There’s a reason why parents insist that kids wear helmets while riding bikes or scooters, and why many have become more hesitant before signing them up for Pee Wee football. We’ve learned a lot about concussions in recent years and, as parents, we’d really rather our children not experience head injuries.

A concussion can’t always be avoided though, especially in athletic situations and even if they are wearing a helmet during high-risk activities. That’s why it’s important to have a basic understanding of a concussion’s symptoms and treatment plan, should your kid ever find themselves sidelined.

First of all, what is a concussion?

So that we’re all on the same page, it’s helpful to start with a basic definition of a concussion, provided to us by the Centers for Disease Control and Prevention:

A concussion is a type of traumatic brain injury—or TBI—caused by a bump, blow, or jolt to the head or by a hit to the body that causes the head and brain to move rapidly back and forth. This sudden movement can cause the brain to bounce around or twist in the skull, creating chemical changes in the brain and sometimes stretching and damaging brain cells.

Medical providers may describe a concussion as a “mild” brain injury because concussions are usually not life-threatening. Even so, the effects of a concussion can be serious.

In this video, pediatrician and researcher Dr. Julie Gilchrist describes a concussion as, “a change in how the brain functions, so it’s not a structural injury; it’s a functional injury”:

It’s also important to note that concussions can—and most often do—occur even if the injured person doesn’t lose consciousness.

Symptoms to watch for

Kids and teenagers most commonly get concussions from playing sports (particularly football, ice hockey, lacrosse, soccer, and field hockey, according to The Nemours Foundation). But they can also result from a car or bicycle accident, a fight, or a fall.

Symptoms may occur right away, or they may develop hours or even days after the injury happens. Dr. Sherilyn W. Driscoll writes for the Mayo Clinic that symptoms can include:

  • Headache or a feeling of pressure in the head
  • Nausea or vomiting
  • Balance problems or dizziness
  • Double or blurry vision
  • Sensitivity to light or noise
  • Feeling sluggish, groggy or daze
  • Difficulty paying attention
  • Memory problems
  • Confusion
  • Slowness in understanding and responding to others
  • Sleeping problems
  • Mood changes
  • Changes in behavior
  • Changes in personality

When do you consult with a doctor?

If a child is injured while playing sports, a coach or trainer may do a few simple tests on the sidelines to check their attention, memory, and speed of thinking before allowing them back in the game. If there is any sign of injury, they will need to see a doctor before resuming play.

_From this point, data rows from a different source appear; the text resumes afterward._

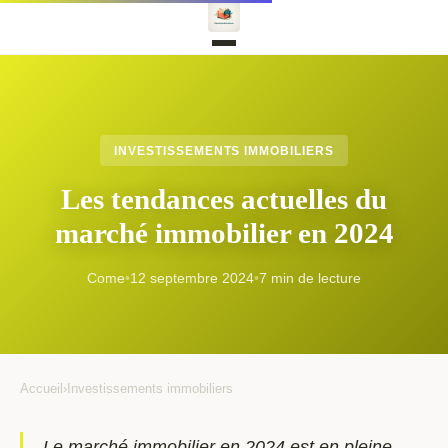
INVESTISSEMENTS IMMOBILIERS
Les tendances actuelles du
marché immobilier en 2024
Come
•
12 septembre 2024
•
7 min de lecture
Accueil
›
Investissements immobiliers
Le marché immobilier en 2024 est en pleine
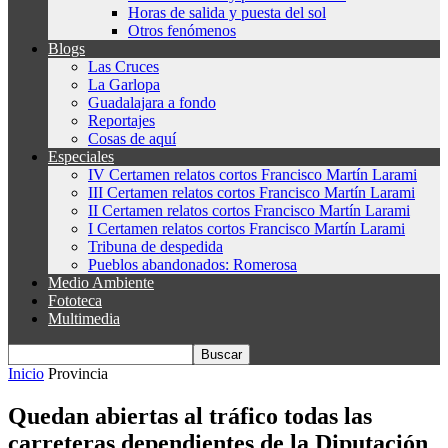
Horas de salida y puesta del sol
Otros fenómenos
Blogs
Las Cruces
La Garlopa
Guadalajara a fondo
Reportajes
Cosas de aquí
Especiales
IV Certamen relatos cortos Francisco Martín Larami
III Certamen relatos cortos Francisco Martín Larami
II Certamen relatos cortos Francisco Martín Larami
I Certamen relatos cortos Francisco Martín Larami
Tribuna de despedida
Pueblos abandonados: Romerosa
Medio Ambiente
Fototeca
Multimedia
Inicio
Provincia
Quedan abiertas al tráfico todas las
carreteras dependientes de la Diputación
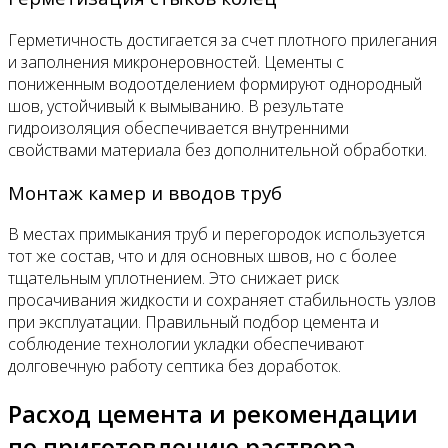
Герметичность достигается за счет плотного прилегания
и заполнения микронеровностей. Цементы с
пониженным водоотделением формируют однородный
шов, устойчивый к вымыванию. В результате
гидроизоляция обеспечивается внутренними
свойствами материала без дополнительной обработки.
Монтаж камер и вводов труб
В местах примыкания труб и перегородок используется
тот же состав, что и для основных швов, но с более
тщательным уплотнением. Это снижает риск
просачивания жидкости и сохраняет стабильность узлов
при эксплуатации. Правильный подбор цемента и
соблюдение технологии укладки обеспечивают
долговечную работу септика без доработок.
Расход цемента и рекомендации
по приготовлению раствора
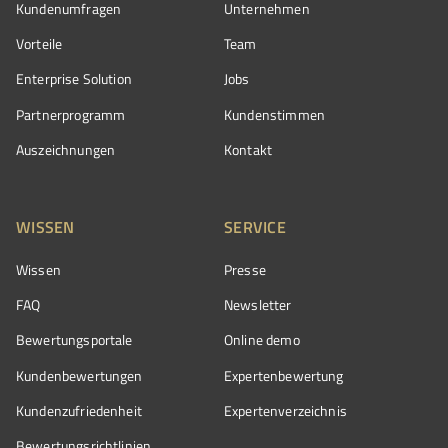
Kundenumfragen
Unternehmen
Vorteile
Team
Enterprise Solution
Jobs
Partnerprogramm
Kundenstimmen
Auszeichnungen
Kontakt
WISSEN
SERVICE
Wissen
Presse
FAQ
Newsletter
Bewertungsportale
Online demo
Kundenbewertungen
Expertenbewertung
Kundenzufriedenheit
Expertenverzeichnis
Bewertungs­richtlinien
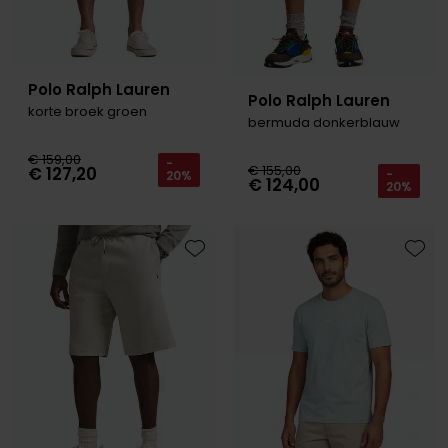
Polo Ralph Lauren
Polo Ralph Lauren
korte broek groen
bermuda donkerblauw
€ 159,00
-
€ 155,00
€ 127,20
-
20%
€ 124,00
20%
Toevoegen aan favorieten
Toevo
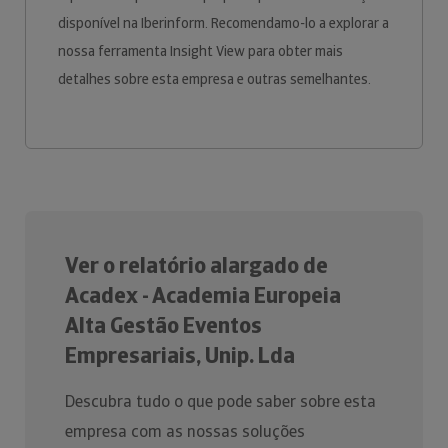
disponível na Iberinform. Recomendamo-lo a explorar a
nossa ferramenta Insight View para obter mais
detalhes sobre esta empresa e outras semelhantes.
Ver o relatório alargado de
Acadex - Academia Europeia
Alta Gestão Eventos
Empresariais, Unip. Lda
Descubra tudo o que pode saber sobre esta
empresa com as nossas soluções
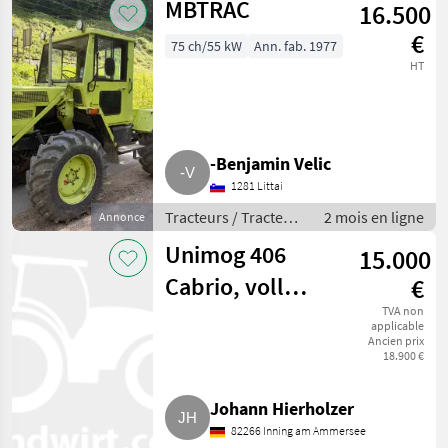
MBTRAC
16.500
€
75 ch/55 kW
Ann. fab. 1977
HT
-Benjamin Velic
1281 Littai
Tracteurs / Tracteurs
2 mois en ligne
Annonce
agricoles
Unimog 406
15.000
Cabrio, voll
€
Agrar, mit Eller
TVA non
applicable
Ancien prix
Hardtop
18.900 €
Johann Hierholzer
82266 Inning am Ammersee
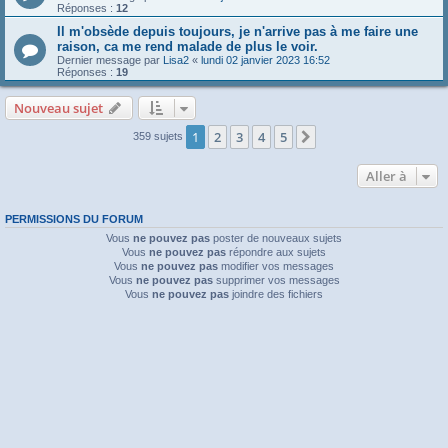
Réponses :
12
Il m'obsède depuis toujours, je n'arrive pas à me faire une
raison, ca me rend malade de plus le voir.
Dernier message par
Lisa2
«
lundi 02 janvier 2023 16:52
Réponses :
19
Nouveau sujet
1
2
3
4
5
Suivante
359 sujets
Aller à
PERMISSIONS DU FORUM
Vous
ne pouvez pas
poster de nouveaux sujets
Vous
ne pouvez pas
répondre aux sujets
Vous
ne pouvez pas
modifier vos messages
Vous
ne pouvez pas
supprimer vos messages
Vous
ne pouvez pas
joindre des fichiers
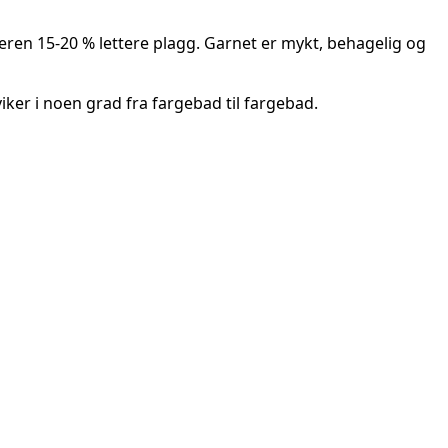
eren 15-20 % lettere plagg. Garnet er mykt, behagelig og
er i noen grad fra fargebad til fargebad.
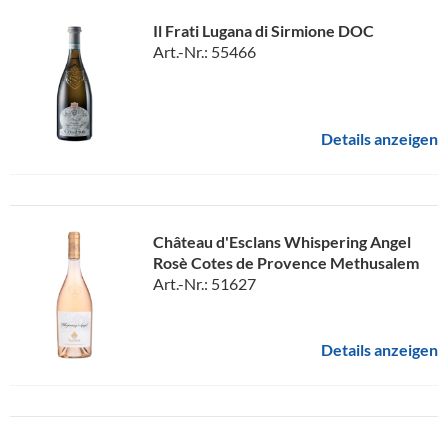
Il Frati Lugana di Sirmione DOC
Art.-Nr.: 55466
Details anzeigen
Château d'Esclans Whispering Angel
Rosè Cotes de Provence Methusalem
Art.-Nr.: 51627
Details anzeigen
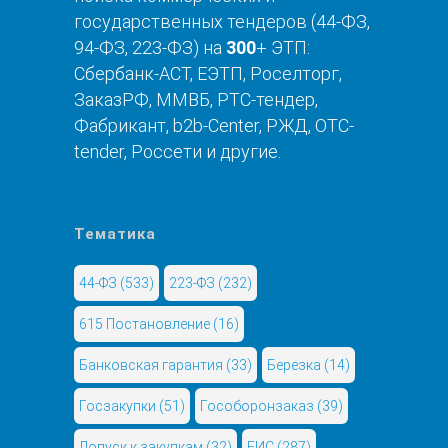
государственных тендеров (44-ФЗ,
94-ФЗ, 223-ФЗ) на
300
+ ЭТП:
Сбербанк-АСТ, ЕЭТП, Роселторг,
ЗаказРФ, ММВБ, РТС-тендер,
Фабрикант, b2b-Center, РЖД, OTC-
tender, Россети и другие.
Тематика
44-ФЗ
(533)
223-ФЗ
(232)
615 Постановление
(16)
Банковская гарантия
(33)
Березка
(14)
Госзакупки
(51)
Гособоронзаказ
(39)
Допуск к закупкам
(32)
ЕИС
(287)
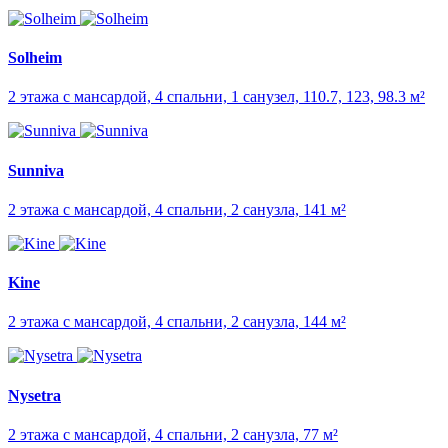
Solheim
2 этажа с мансардой, 4 спальни, 1 санузел, 110.7, 123, 98.3 м²
Sunniva
2 этажа с мансардой, 4 спальни, 2 санузла, 141 м²
Kine
2 этажа с мансардой, 4 спальни, 2 санузла, 144 м²
Nysetra
2 этажа с мансардой, 4 спальни, 2 санузла, 77 м²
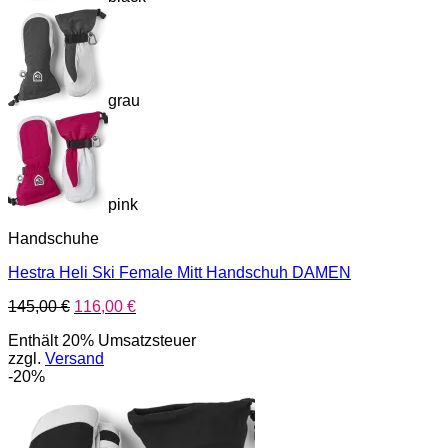
grau
pink
Handschuhe
Hestra Heli Ski Female Mitt Handschuh DAMEN
Ursprünglicher
Aktueller
145,00
€
116,00
€
Preis
Preis
Enthält 20% Umsatzsteuer
war:
ist:
zzgl.
Versand
145,00 €
116,00 €.
-20%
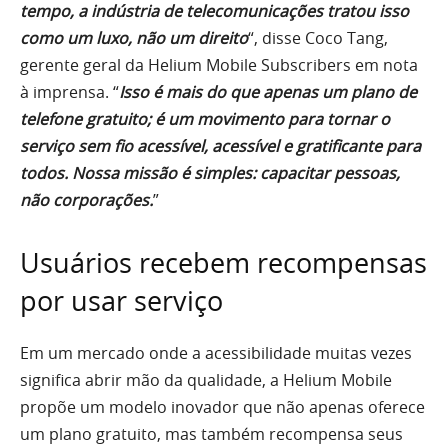
tempo, a indústria de telecomunicações tratou isso
como um luxo, não um direito
“, disse Coco Tang,
gerente geral da Helium Mobile Subscribers em nota
à imprensa. “
Isso é mais do que apenas um plano de
telefone gratuito; é um movimento para tornar o
serviço sem fio acessível, acessível e gratificante para
todos. Nossa missão é simples: capacitar pessoas,
não corporações.
”
Usuários recebem recompensas
por usar serviço
Em um mercado onde a acessibilidade muitas vezes
significa abrir mão da qualidade, a Helium Mobile
propõe um modelo inovador que não apenas oferece
um plano gratuito, mas também recompensa seus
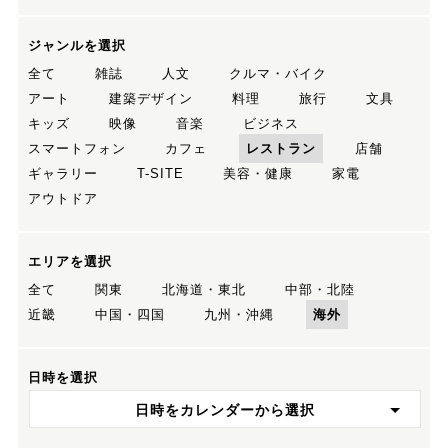
ジャンルを選択
全て
雑誌
人文
クルマ・バイク
アート
建築デザイン
料理
旅行
文具
キッズ
映像
音楽
ビジネス
スマートフォン
カフェ
レストラン
店舗
ギャラリー
T-SITE
美容・健康
家電
アウトドア
エリアを選択
全て
関東
北海道・東北
中部・北陸
近畿
中国・四国
九州・沖縄
海外
日時を選択
日時をカレンダーから選択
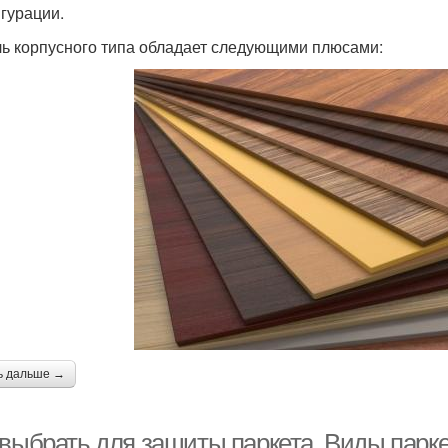
гурации.
ь корпусного типа обладает следующими плюсами:
ь дальше →
 выбрать для защиты паркета. Виды парк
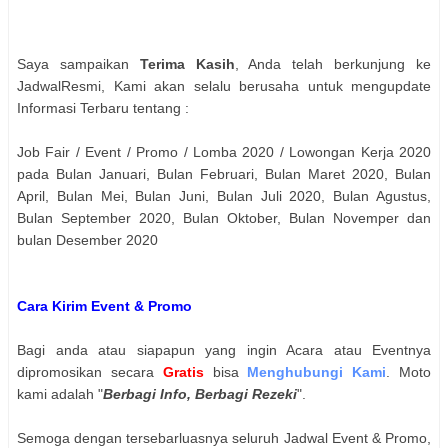
Saya sampaikan
Terima Kasih
, Anda telah berkunjung ke
JadwalResmi, Kami akan selalu berusaha untuk mengupdate
Informasi Terbaru tentang :
Job Fair / Event / Promo / Lomba 2020 / Lowongan Kerja 2020
pada Bulan Januari, Bulan Februari, Bulan Maret 2020, Bulan
April, Bulan Mei, Bulan Juni, Bulan Juli 2020, Bulan Agustus,
Bulan September 2020, Bulan Oktober, Bulan Novemper dan
bulan Desember 2020
Cara Kirim Event & Promo
Bagi anda atau siapapun yang ingin Acara atau Eventnya
dipromosikan secara
Gratis
bisa
Menghubungi Kami
. Moto
kami adalah "
Berbagi Info, Berbagi Rezeki
".
Semoga dengan tersebarluasnya seluruh Jadwal Event & Promo,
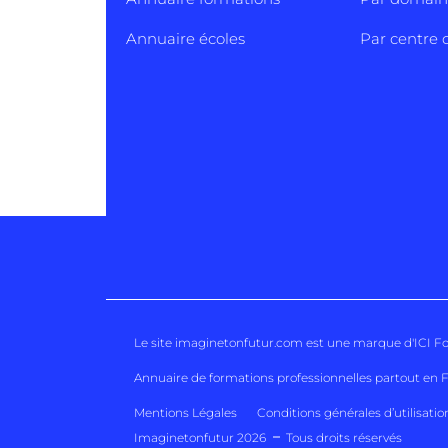
Annuaire écoles
Par centre d
Le site imaginetonfutur.com est une marque d'
ICI F
Annuaire de formations professionnelles partout en 
Mentions Légales
Conditions générales d’utilisatio
Imaginetonfutur 2026
Tous droits réservés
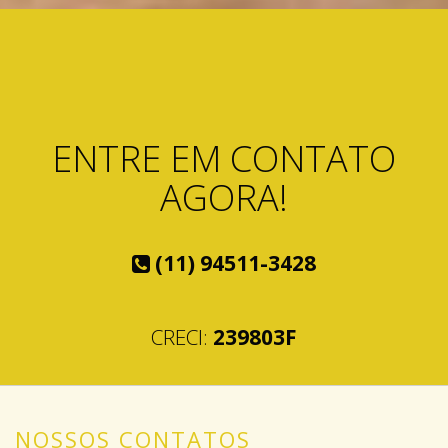
ENTRE EM CONTATO
AGORA!
(11) 94511-3428
CRECI:
239803F
NOSSOS CONTATOS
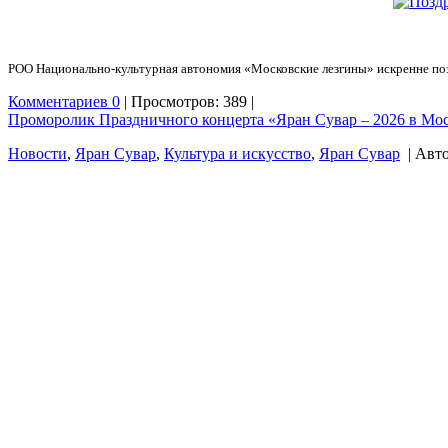
РОО Национально-культурная автономия «Московские лезгины» искренне п
Комментариев 0
| Просмотров: 389 |
Проморолик Праздничного концерта «Яран Сувар – 2026 в Мо
Новости
,
Яран Сувар
,
Культура и искусство
,
Яран Сувар
| Авт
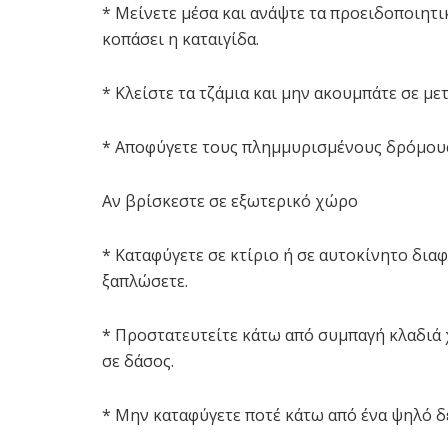
* Μείνετε μέσα και ανάψτε τα προειδοποιητι
κοπάσει η καταιγίδα.
* Κλείστε τα τζάμια και μην ακουμπάτε σε με
* Αποφύγετε τους πλημμυρισμένους δρόμου
Αν βρίσκεστε σε εξωτερικό χώρο
* Καταφύγετε σε κτίριο ή σε αυτοκίνητο δια
ξαπλώσετε.
* Προστατευτείτε κάτω από συμπαγή κλαδιά
σε δάσος.
* Μην καταφύγετε ποτέ κάτω από ένα ψηλό δ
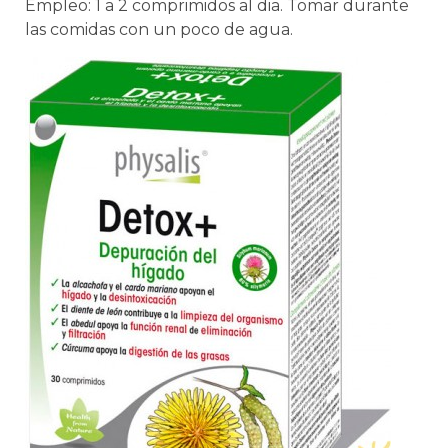
Empleo: 1 a 2 comprimidos al dia. Tomar durante
las comidas con un poco de agua.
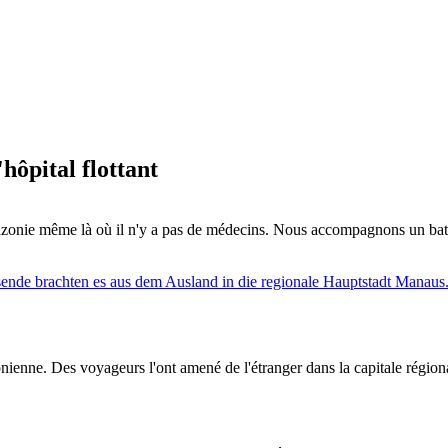
hôpital flottant
mazonie même là où il n'y a pas de médecins. Nous accompagnons un batea
nne. Des voyageurs l'ont amené de l'étranger dans la capitale régionale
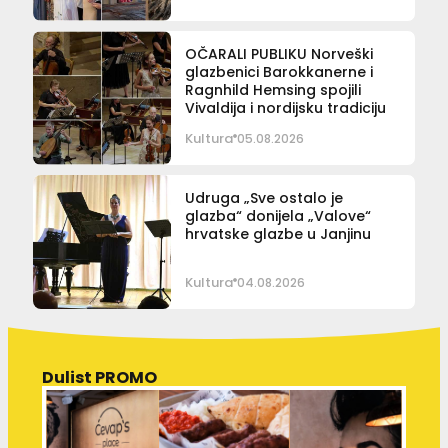
OČARALI PUBLIKU Norveški
glazbenici Barokkanerne i
Ragnhild Hemsing spojili
Vivaldija i nordijsku tradiciju
Kultura
05.08.2026
Udruga „Sve ostalo je
glazba“ donijela „Valove“
hrvatske glazbe u Janjinu
Kultura
04.08.2026
Dulist PROMO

But, in general, when it comes to possible concussions, it’s always better to play it safe and consult with their pediatrician or a neurologist. As Amy Paturel writes for the American Academy of Neurology:

The key to determining whether post-concussion brain changes will be life-altering or just temporarily mind-numbing is to ensure that every child who gets hit—whether knocked out or not—receives a comprehensive neurologic evaluation, including an assessment of cognition, balance, and coordination, a physical exam, and a complete medical history, including family history of neurologic conditions such as migraines. Unfortunately, in the vast majority of concussion cases, that isn’t being done, says Dr. [Jeffrey] Kutcher.

Even with a post-concussion evaluation, the impact of injury isn’t always easy to assess. A concussion doesn’t cause bleeding or bruising, and diagnostic imaging tests like computed tomography scans and magnetic resonance imaging almost always come back normal.

Kids with concussions will heal at varying rates, but treatment is likely to include rest from both physical and cognitive activities. Anything that requires too much physical activity or concentration can exacerbate symptoms, especially early on. As symptoms ease, they’ll be able to gradually add those activities back in—but if, as they ease back into them, a symptom such as a headache reemerges, they should take a break.

They will likely need to take a couple of days off from school, but once they return (whether virtually or in person), work with their teacher or school administrators to establish a lighter workload as they ease back in.

Rely on their doctor’s recommendation for whether they are okay to drive and when it’s safe to return to any physical activity that could lead to another head injury—if they return before they are fully healed, they’ll be at a higher risk for incurring another, potentially more damaging concussion.